10/02/2026

Jn 15, 5 - Ser sarmiento y ser vid

SER SARMIENTO Y SER VID

 

«Yo soy la vid, ustedes los sarmientos; el que permanece en mí y yo en él ese da fruto abundante» (Jn 15, 5).


 

Amigo mío:

Durante la Pascua yo cuido mi siembra y la preparo para el día de la cosecha.

Cuando el Espíritu Santo venga a quemar con su fuego los frutos, para transformarlos en ofrenda para mi Padre, y Él se glorifique a sí mismo con el fruto abundante de mi siembra, que son mis discípulos.

Los que permanecen en mí, como yo permanezco en ellos.

 

Yo estoy aquí para cuidarte, para prepararte, para ayudarte a que tú permanezcas en mi amor.

Yo estoy aquí.

Yo soy la verdadera vid, que da vida a los sarmientos.

Que los nutre con divino alimento, para que den abundante fruto, y no sean cortados y desechados por la justicia de Dios.

Y no sean como paja seca que arde en el fuego, sino que sean dóciles a la gracia del Espíritu Santo, y se dejen purificar en la poda.

Son las pruebas de fidelidad, que son esos momentos de dificultad en los que ustedes fortalecen su virtud, unidos en mí, permaneciendo en mi amistad.

Y, una vez pasada la prueba, reverdecen y florecen, y fruto abundante dan.

 

Tú, configurado conmigo, sacerdote mío, eres sarmiento y eres vid.

Permanece en mi amor.

Permanece en mí, como yo permanezco en ti.

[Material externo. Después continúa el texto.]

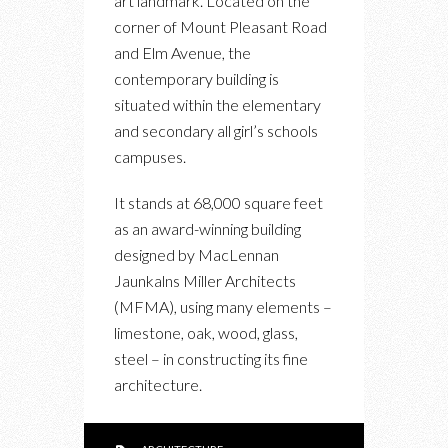
art landmark. Located on the
WELLNESS
corner of Mount Pleasant Road
CENTRE
and Elm Avenue, the
OPENS
contemporary building is
IN
situated within the elementary
ROSEDALE
and secondary all girl’s schools
campuses.
It stands at 68,000 square feet
as an award-winning building
designed by MacLennan
Jaunkalns Miller Architects
(MFMA), using many elements –
limestone, oak, wood, glass,
steel – in constructing its fine
architecture.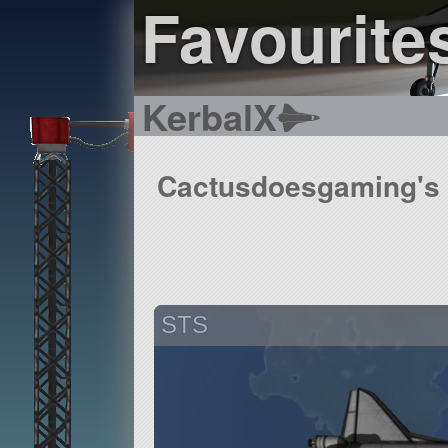
Favourite
KerbalX
Cactusdoesgaming's f
STS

Alimenta a los sarmientos de la vid.

Purifícalos con mi Palabra.

Enséñalos a ser dóciles a la gracia.

A prepararse, como yo te preparo a ti para el día de la cosecha: PENTECOSTÉS, cuando el Espíritu Santo venga y los haga arder.

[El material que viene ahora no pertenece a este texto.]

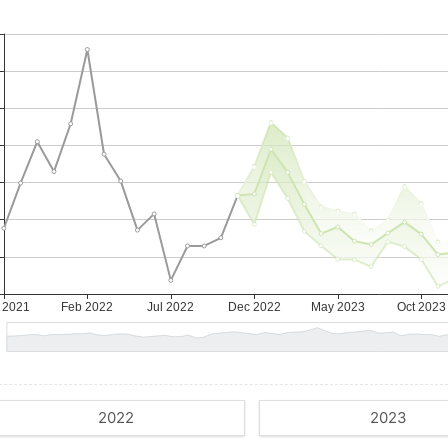
2022
2023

No para quemarlos, como a la paja seca.

Sino para llenarlos de su luz y de su fuerza.

De su don.

Y, como fruto de mi siembra, sean una ofrenda santa para mi Padre Dios.

 

Amigo mío.

Yo te envío a predicar mi Palabra por todo el mundo, a llenarlos de mi gracia, y encender los corazones con el fuego de mi amor.

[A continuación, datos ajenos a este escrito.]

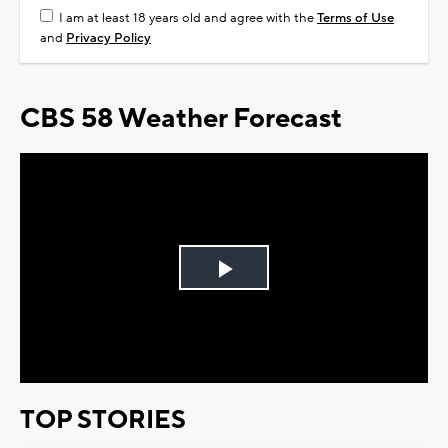
I am at least 18 years old and agree with the
Terms of Use
and
Privacy Policy
CBS 58 Weather Forecast
Play
Video
TOP STORIES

Tú eres instrumento de mi misericordia.

Instrumento de vida.

Para que mi pueblo glorifique a mi Padre con su vida.

Pide a Dios, en mi nombre, lo que quieras, y Él te lo concederá.

Como me concede a mí todo lo que yo quiera.

Yo te quiero a ti.

Yo ruego por ti.

Yo te cuido, te protejo, te alimento, te nutro, te doy vida.

Mi deseo es que permanezcas en mí, para que vivas eternamente conmigo en el cielo.

Pero es necesario que tú te manifiestes como discípulo mío en este mundo.

Que aceptes no solo ser sarmiento y dar fruto bueno y abundante…

SINO SER VID CONMIGO.

PARA GLORIFICAR con la vida del mundo a mi Padre.

Permanece en mi amor.

En esta Pascua alégrate conmigo, porque tú eres, de mi cosecha, lo mejor.